For Pietracamela, the artist evokes an imaginary ritual: the Sagra della Lucertola (Lizard Festival), a carnivalesque performance whose setting is the semi-abandoned village teeming with mosses and small reptiles. Here the human presence is linked to the memory of a past made of peasant songs, customs and rituals: symbols of a time when man was closely linked to the land, as plants and animals still are today.
Carraro wishes to create a sort of symbolic itinerary within the village where fleeting animal figures appear from time to time. Ephemeral apparitions that recall the nervous flight of reptiles in their spring awakening.
On the day of the inauguration, the public is accompanied along the entire route by performers and musicians playing instruments resembling lizards: sonorous sculptures created by the artist and re-installed in the village for the duration of the project. A percussion orchestra inspired by the instruments used in folk festivals. The act of rhythmically beating a surface is an ancestral emulation of the heartbeat and it is inevitably an integral part of life rituals.
This performative rite is reminiscent of carnivals in which the moment of celebration is an act of collective exorcism of the year that has passed. The lizard, quintessential inhabitant of the walls of abandoned houses, thus becomes the symbol of a noisy springtime vitality that defeats abandonment and keeps the village alive.
Animals and plants have always had symbolic power for peoples dedicated to agriculture, and in the artist’s project they become the new souls of the village.
01. Simone Carraro, Vibrafono, 2023. Mixed media, wood, metals, bells, acrylic paint, 110 x 190 x 40 cm.
Belvedere Bruno Bartolomei
02. Simone Carraro, Cajon a bretella con coda sonagliera in pelle, 2023. Mixed media, wood, rattle, leather, acrylic paint, 40 x 200 x 50 cm.
Belvedere Bruno Bartolomei
03. Simone Carraro, Triccheballacche, 2023. Mixed media, wood, rattles, metals, 150 x 100 x 5 cm.
04. Simone Carraro, Sistro (coppia), 2023. Mixed media, wood, rattles, metals, 100 x 20 x 5 cm cad.
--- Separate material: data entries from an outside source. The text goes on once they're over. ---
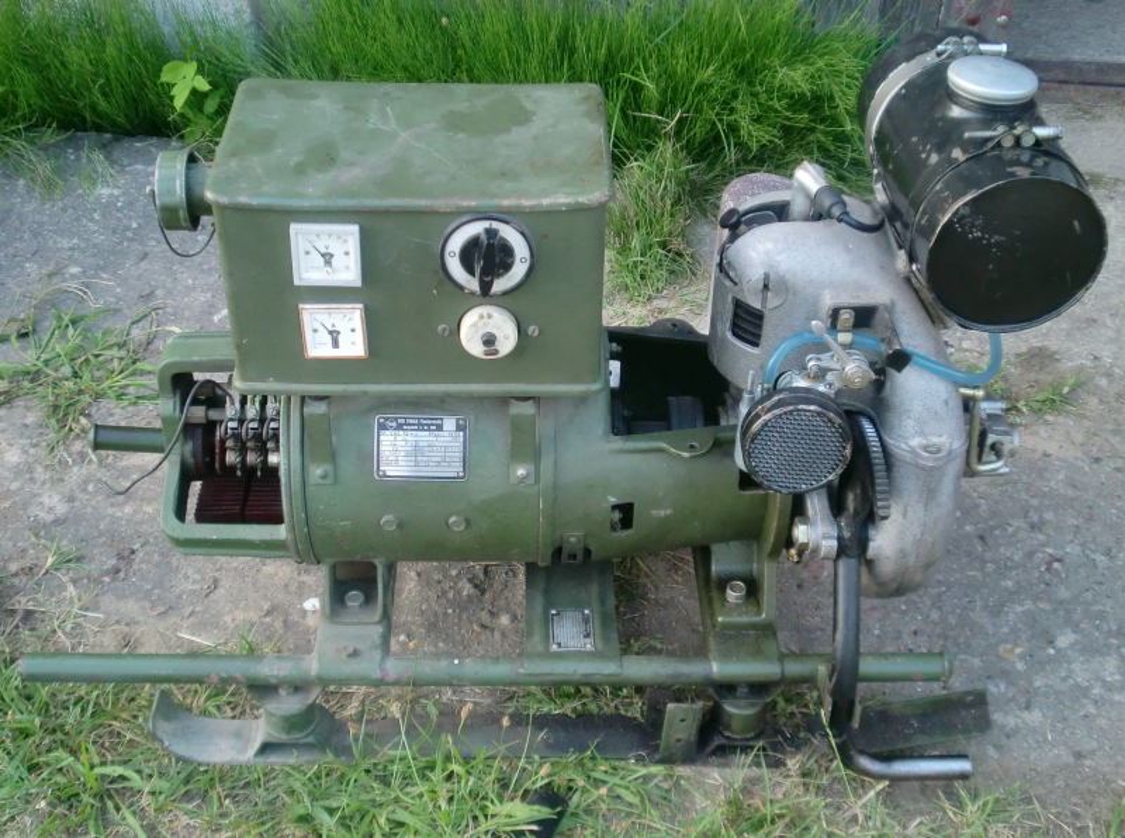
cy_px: 419
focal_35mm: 39
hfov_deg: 48.0
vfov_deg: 36.7
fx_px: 1264
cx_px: 562
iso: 200
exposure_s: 1/125
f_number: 3.1
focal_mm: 6.51
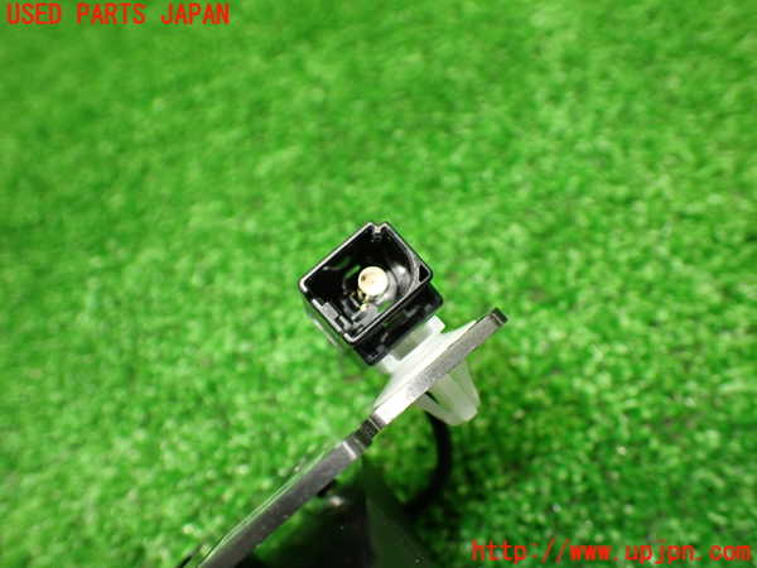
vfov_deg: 46.8
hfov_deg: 60.0
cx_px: 378
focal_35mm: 30
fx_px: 656
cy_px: 284
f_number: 2.3
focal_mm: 5.4
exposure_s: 1/125
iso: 640
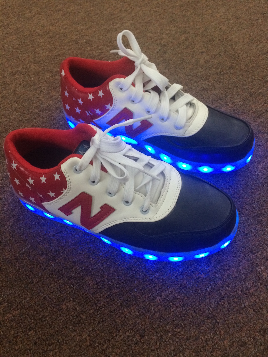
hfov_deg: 48.2
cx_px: 134
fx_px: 299
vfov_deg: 61.7
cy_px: 178
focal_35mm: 29
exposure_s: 1/30
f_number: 2.2
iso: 250
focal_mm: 4.15
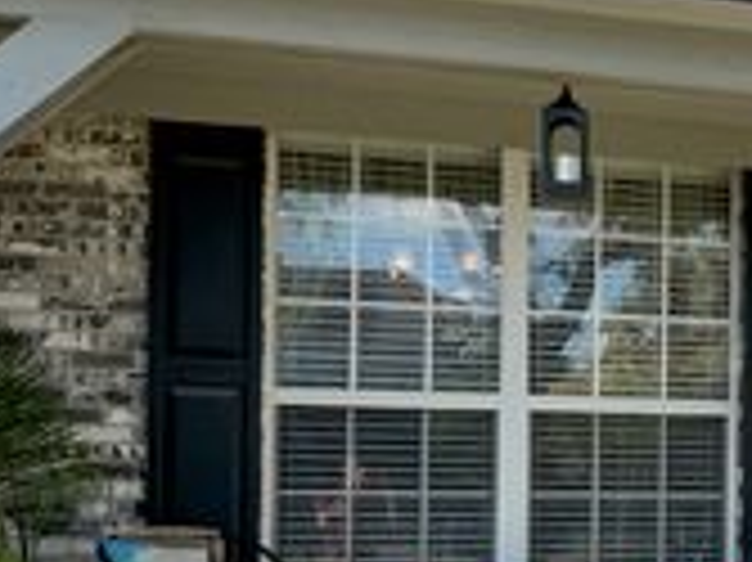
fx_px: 1563
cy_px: 447
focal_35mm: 72
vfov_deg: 20.2
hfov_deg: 24.0
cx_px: 955
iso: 80
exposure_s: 1/1618
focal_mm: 6.76
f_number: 1.78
IS A SYMBOLIC ITINERARY, A CARNIVALESQUE STAGING AGAINST THE BACKDROP OF A VILLAGE TEEMING WITH MOSSES AND SMALL REPTILES, WHERE THE HUMAN PRESENCE IS LINKED TO THE MEMORY OF A TIME WHEN MAN WAS CLOSELY TIED TO THE TERRITORY
Pietracamela is an ancient village of 350 inhabitants located at the foot of the Gran Sasso massif, at an altitude of 1,000 metres. The landscape around it is distinctive for its steep and rugged terrain clad with forests mainly of Aschiero beech. Perched on a slope and built almost entirely in stone, in ancient times it was named Pietra Cameria, perhaps because of the camel-hump shape of the rocky outcrop above the settlement.
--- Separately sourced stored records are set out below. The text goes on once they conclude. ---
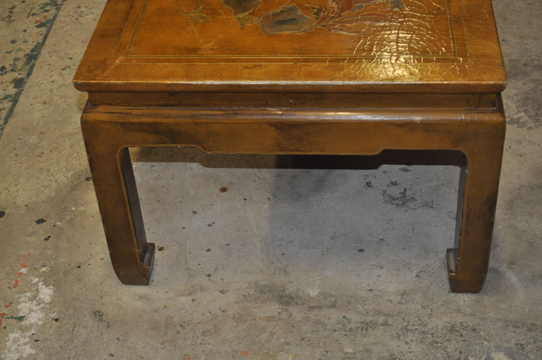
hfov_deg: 33.4
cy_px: 180
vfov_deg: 22.6
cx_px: 271
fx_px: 902
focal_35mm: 60
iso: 800
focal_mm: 40
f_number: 5.3
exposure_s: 1/60
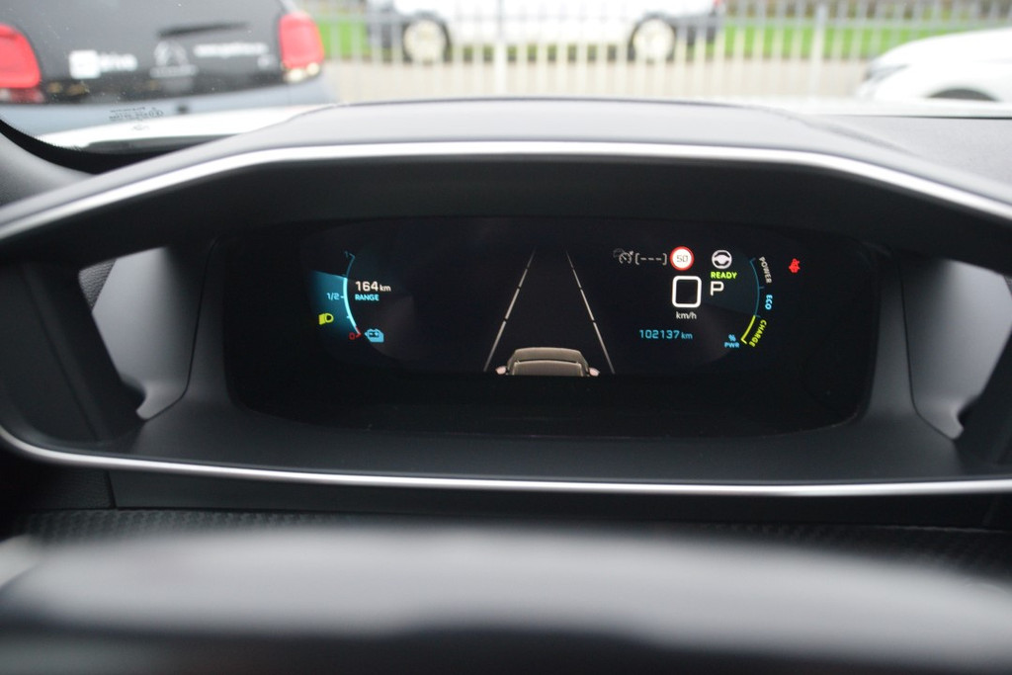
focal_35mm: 32
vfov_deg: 41.7
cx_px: 506
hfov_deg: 59.5
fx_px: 886
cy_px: 338
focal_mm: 21
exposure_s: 1/60
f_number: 3.8
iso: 2000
The piazza in the old village is dominated by the looming rock known as 'La Preta' (the rock) and, amidst the narrow, winding streets and old houses, there is a unique panorama. A beautifully-crafted gafio, a traditional wooden balcony built using ancient Longobard techniques, can still be seen. There are many churches, such as the Church of the Patron Saint Leucio Vescovo di Pietracamela (Bishop of Pietracamela) and the Church of San Giovanni Battista dating back to 1432, with a clock powered by an enormous counterweight mechanism still visible today. On one of the rock walls, you can see the rock paintings by 20th-century artist Guido Montauti, born in Pietracamela. This mountain village and its surroundings offer some unique naturalistic experiences, including the Corno Grande di Pietracamela Reserve, the highest peak in the Apennines and location of the Calderone Glacier, one of the most southerly glaciers in Europe, and the Gran Sasso e Monti della Laga National Park, one of the largest in Italy with one of the richest biodiversities in Europe.